Concession cardholders will pay a maximum extra of $52 per year, which is $1 per script and, in effect, over a whole year would be no more than $1 per week. So I have to say that I very much regret the scare campaign which members of the Australian Labor Party are maintaining in the Australian community. They are trying to turn the Australian community against the very forward thinking and necessary measures contained in the budget, which is being debated in the chamber over the coming weeks. There were very many other benefits in the 2002 health budget—in relation to cancer treatment; arthritis; Visudyne therapy; palliative care; and $11.4 million towards the acquiring and stockpiling of a range of medicines, antidotes and vaccines to ensure a rapid and effective response to any acts of bioterrorism.
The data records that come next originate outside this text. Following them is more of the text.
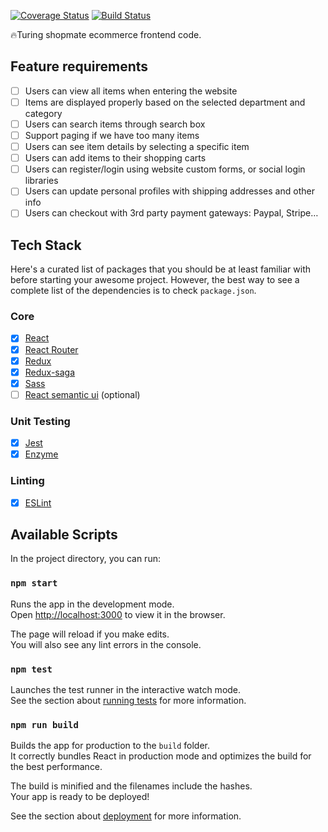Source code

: [![Coverage Status](https://coveralls.io/repos/github/p8ul/shopmate-ecommerce-frontend/badge.svg?branch=master&cacheBuster=1)](https://coveralls.io/github/p8ul/shopmate-ecommerce-frontend?branch=master)
[![Build Status](https://travis-ci.org/p8ul/shopmate-ecommerce-frontend.svg?branch=master)](https://travis-ci.org/p8ul/shopmate-ecommerce-frontend)

🔥Turing shopmate ecommerce frontend code.

## Feature requirements
- [ ] Users can view all items when entering the website
- [ ] Items are displayed properly based on the selected department and category
- [ ] Users can search items through search box
- [ ] Support paging if we have too many items
- [ ] Users can see item details by selecting a specific item
- [ ] Users can add items to their shopping carts
- [ ] Users can register/login using website custom forms, or social login libraries
- [ ] Users can update personal profiles with shipping addresses and other info
- [ ] Users can checkout with 3rd party payment gateways: Paypal, Stripe…

## Tech Stack

Here's a curated list of packages that you should be at least familiar with before starting your awesome project. However, the best way to see a complete list of the dependencies is to check `package.json`.

### Core

- [x] [React](https://facebook.github.io/react/)
- [x] [React Router](https://github.com/ReactTraining/react-router)
- [x] [Redux](http://redux.js.org/)
- [x] [Redux-saga](https://redux-saga.js.org/docs/introduction/BeginnerTutorial.html)
- [x] [Sass](https://sass-lang.com/)
- [ ] [React semantic ui](https://react.semantic-ui.com) (optional)

### Unit Testing

- [x] [Jest](http://facebook.github.io/jest/)
- [X] [Enzyme](http://airbnb.io/enzyme/)

### Linting

- [X] [ESLint](http://eslint.org/)

## Available Scripts

In the project directory, you can run:

### `npm start`

Runs the app in the development mode.<br>
Open [http://localhost:3000](http://localhost:3000) to view it in the browser.

The page will reload if you make edits.<br>
You will also see any lint errors in the console.

### `npm test`

Launches the test runner in the interactive watch mode.<br>
See the section about [running tests](https://facebook.github.io/create-react-app/docs/running-tests) for more information.

### `npm run build`

Builds the app for production to the `build` folder.<br>
It correctly bundles React in production mode and optimizes the build for the best performance.

The build is minified and the filenames include the hashes.<br>
Your app is ready to be deployed!

See the section about [deployment](https://facebook.github.io/create-react-app/docs/deployment) for more information.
Something near and dear to my heart is the delivery of services to Australians in rural, regional and outer metropolitan Australia. The government is committed to creating a more equitable distribution of medical services across Australia. Programs from the 2000-01 budget's $562 million regional health strategy are currently ongoing. In addition, the 2002 budget provides a further $80 million to increase the number of doctors working in designated outer metropolitan areas by 150 and provides $9 million to continue access to Medicare claiming facilities through local pharmacies. Honourable members would also have been pleased to see the increase in funding to fight the scourge of drug abuse.

As I have said, Labor Party members have come in here and have endeavoured to mount a scare campaign against this government's commitment to make health care affordable for all Australians, to give all Australians access to health care services with priority according to clinical need and to provide a high quality of care. The government also emphasise the importance of Medicare and our very strong support for it, and we reject any suggestion by those opposite that we are in any way lacking in commitment to this important underpinning of our health care system. A policy of the government is to ensure that Medicare provides a universal and equitable health insurance system for all Australians regardless of age, income or disability. Those listening would be interested to know that the government is committed to maintaining Medicare in its entirety, including these principles of universality and equity.
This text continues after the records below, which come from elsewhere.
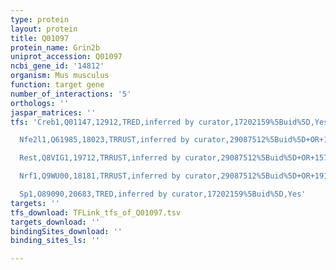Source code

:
 ```yaml
---
type: protein
layout: protein
title: Q01097
protein_name: Grin2b
uniprot_accession: Q01097
ncbi_gene_id: '14812'
organism: Mus musculus
function: target gene
number_of_interactions: '5'
orthologs: ''
jaspar_matrices: ''
tfs: 'Creb1,Q01147,12912,TRED,inferred by curator,17202159%5Buid%5D,Yes

  Nfe2l1,Q61985,18023,TRRUST,inferred by curator,29087512%5Buid%5D+OR+19144849%5Buid%5D,Yes

  Rest,Q8VIG1,19712,TRRUST,inferred by curator,29087512%5Buid%5D+OR+15755907%5Buid%5D,Yes

  Nrf1,Q9WU00,18181,TRRUST,inferred by curator,29087512%5Buid%5D+OR+19144849%5Buid%5D,Yes

  Sp1,O89090,20683,TRED,inferred by curator,17202159%5Buid%5D,Yes'
targets: ''
tfs_download: TFLink_tfs_of_Q01097.tsv
targets_download: ''
bindingSites_download: ''
binding_sites_ls: ''

---
```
There has also been a steady growth in expenditure on medical services and benefits, including rebates for general practitioner and specialist attendance. It ought to be noted that in the year 2002-03 these rebates are expected to be $8.3 billion, and this is in addition to the $7.1 billion to the states and territories under the Australian health care agreements. The current agreements focus on increasing public patient access and improving the efficiency and effectiveness of service delivery.

The member for Shortland in her speech referred to public hospital waiting lists. The states run these hospitals and, with the states receiving the benefit of the GST, it is about time the states appreciated that they do have an obligation to fund health. The Commonwealth is happy to continue to make its contribution, but it certainly is a disgusting cop-out to hear the state Labor governments simply allowing these long waiting lists for treatment to continue when, at the end of the day, the states do have an obligation to deliver health care in addition to the commitment which we as a government continue to give.

So the coalition will continue to improve Australia's health system by reforming Commonwealth-state relations and emphasising quality care and preventative treatment. We are not going to apologise for continuing to provide Australians with the choice of private health care combined with a quality public hospital system, and this means that we will continue as a nation to have an affordable, high-quality and world-class health system as we proceed through the 21st century. The government does thank honourable members for their support of the bill. We do reject the second reading amendment moved by the member for Perth.

Question put:

That the words proposed to be omitted (Mr Smith's amendment) stand part of the question.